THE quality of gold, silver and platinum in jewellery shops across Suffolk and Essex could be under threat if the latest proposed EU Directive to harmonise the hallmarking of precious metals across Europe is introduced.

 

Pure gold and silver are soft metals which wear away and lose their shape if made into jewellery without additives. Therefore, manufacturers of jewellery alloy gold and silver with copper or other cheaper metals in order to harden them. This necessary adulteration of precious metals with cheaper ones provides the dishonest with an opportunity for easy fraud. Because of these wide possibilities for deception, the need for standards for precious metals, reinforced by a system of compulsory hallmarking, has long since been recognised.

 

For more than 700 years, the British hallmarking system has proved to be of great value in guaranteeing quality of precious metals, like gold and silver, offering a control standard for the manufacturer and a reference pricing guide for the retailer.

 

The British hallmark on an article authenticates the quality of the precious metal purchased, based on an independent assay or analysis.

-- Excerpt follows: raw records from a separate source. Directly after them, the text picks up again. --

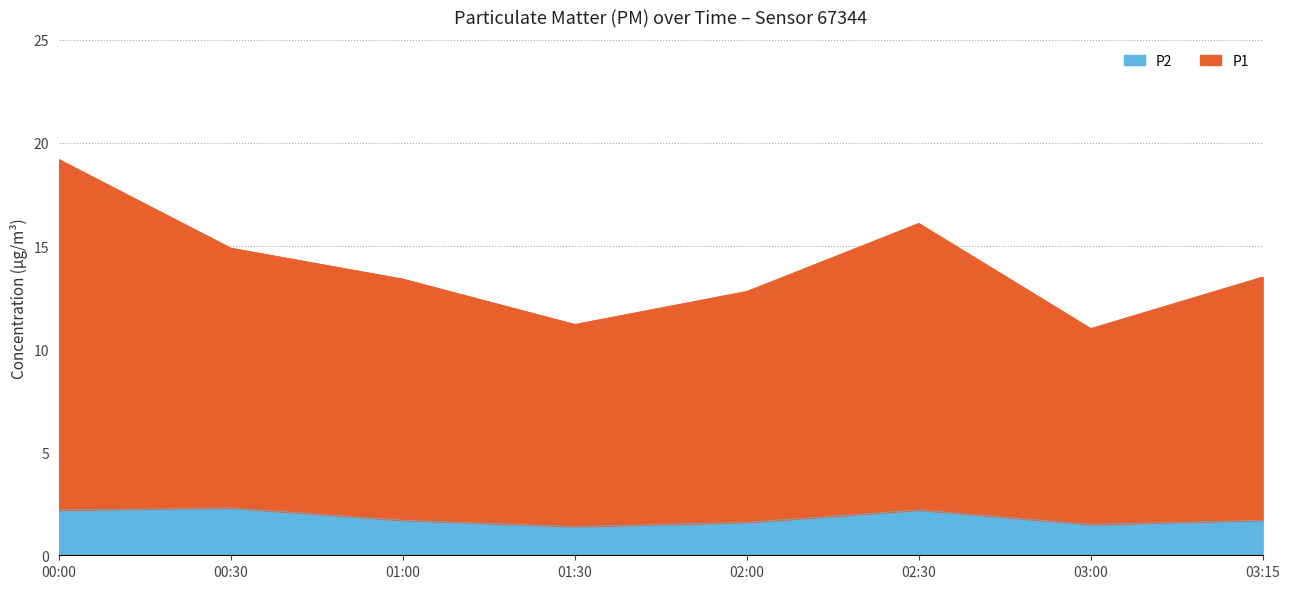

What is the approximate value of P2 at 02:00?

1.6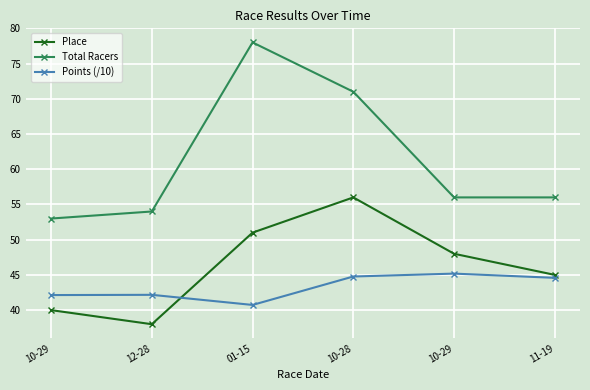

What are all the series names shown in the legend?

Place, Total Racers, Points (/10)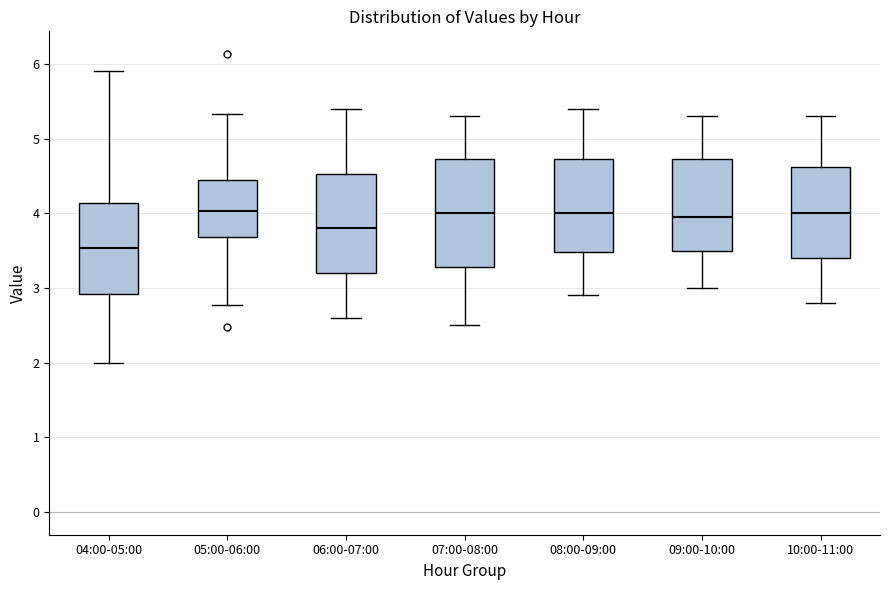

Reading left to right, read every box against the y-axis: the position of its median line, the range the box covers, and the ends of its whiskers. The values are not printed on the chart, so give them approximately, as read against the axis.

04:00-05:00: median 3.5, box 2.9 to 4.1, whiskers 2.0 to 5.9
05:00-06:00: median 4.0, box 3.7 to 4.4, whiskers 2.8 to 5.3
06:00-07:00: median 3.8, box 3.2 to 4.5, whiskers 2.6 to 5.4
07:00-08:00: median 4.0, box 3.3 to 4.7, whiskers 2.5 to 5.3
08:00-09:00: median 4.0, box 3.5 to 4.7, whiskers 2.9 to 5.4
09:00-10:00: median 4.0, box 3.5 to 4.7, whiskers 3.0 to 5.3
10:00-11:00: median 4.0, box 3.4 to 4.6, whiskers 2.8 to 5.3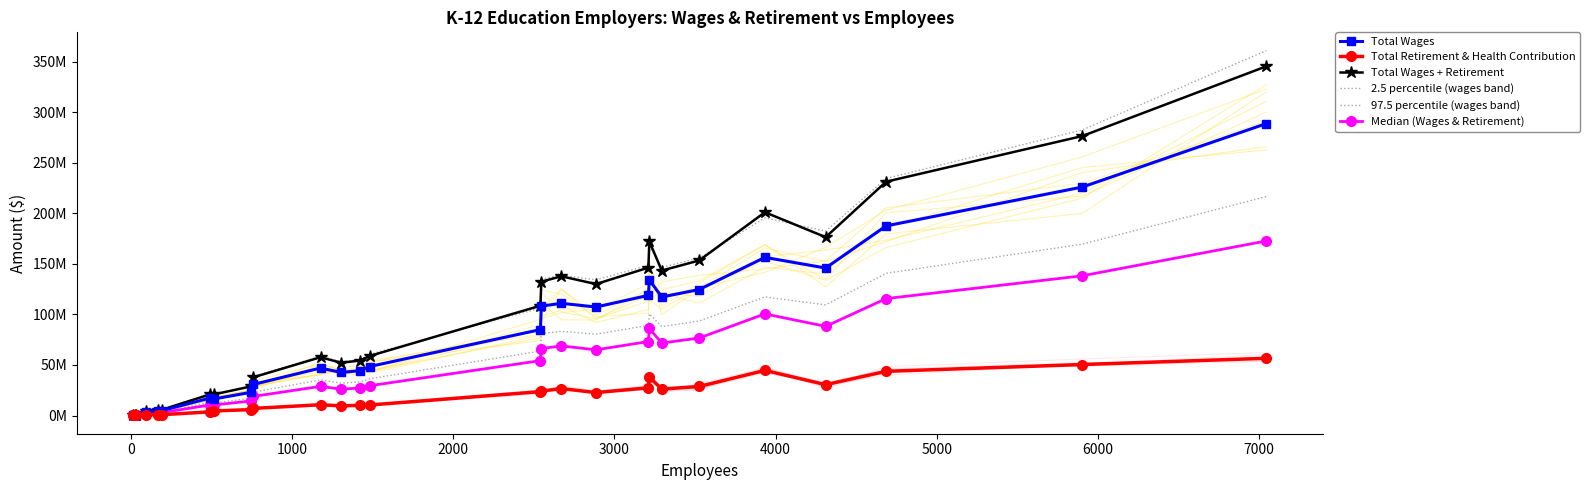

What is the value of the 97.5 percentile (wages band) point at the 2nd from the left?

660206.2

The manufacturer values the hallmark system as it protects him from unfair competition from dishonest competitors who will pass off substandard products at a fraction of the price. Clearly, the hallmark minimises the risk of prosecution for the retailer and deception for the buyer.

 

The UK has been a signatory to the International Convention on Hallmarking since 1972, allowing the UK Assay Offices to strike the Convention Hallmark recognised by member countries e.g. Austria, Denmark, Finland, Ireland, Netherlands, Norway, Portugal, Sweden and Switzerland.

 

Sadly, some European countries such as Italy, France, and Germany, do not have an independently verifiable system of hallmarking that allows their manufacturers to offer similar guarantees to their jewellery retailers and buyers. Italy is Europe's largest jewellery manufacturing nation and its lack of compulsory requirement for hallmarking has contributed to an EU-wide problem of under-carating and fraudulent products.

 

Despite this, the Italians, who currently hold the EU presidency, are insisting that the EU scraps independent assay and hallmarking on the grounds that a non-harmonised system in Europe distorts the market. This would introduce an inferior system of hallmarking, thereby forcing the UK to relax and even abandon its own system. This is unacceptable.

 

The Italian-driven EU Directive on Precious Metals, is a dangerous threat to consumers and the whole industry. It will allow manufacturers and importers in Europe to self-certify their jewellery and put it on the market anywhere in Europe, including the UK, without going through an independent third-party Assay Office. It will end the UK's Compulsory Independent Hallmarking. It would be impossible to trace the origin and reliability of any set of marks and it would deprive the buyer of any independent guarantee of quality and so diminish his confidence in the value of all jewellery!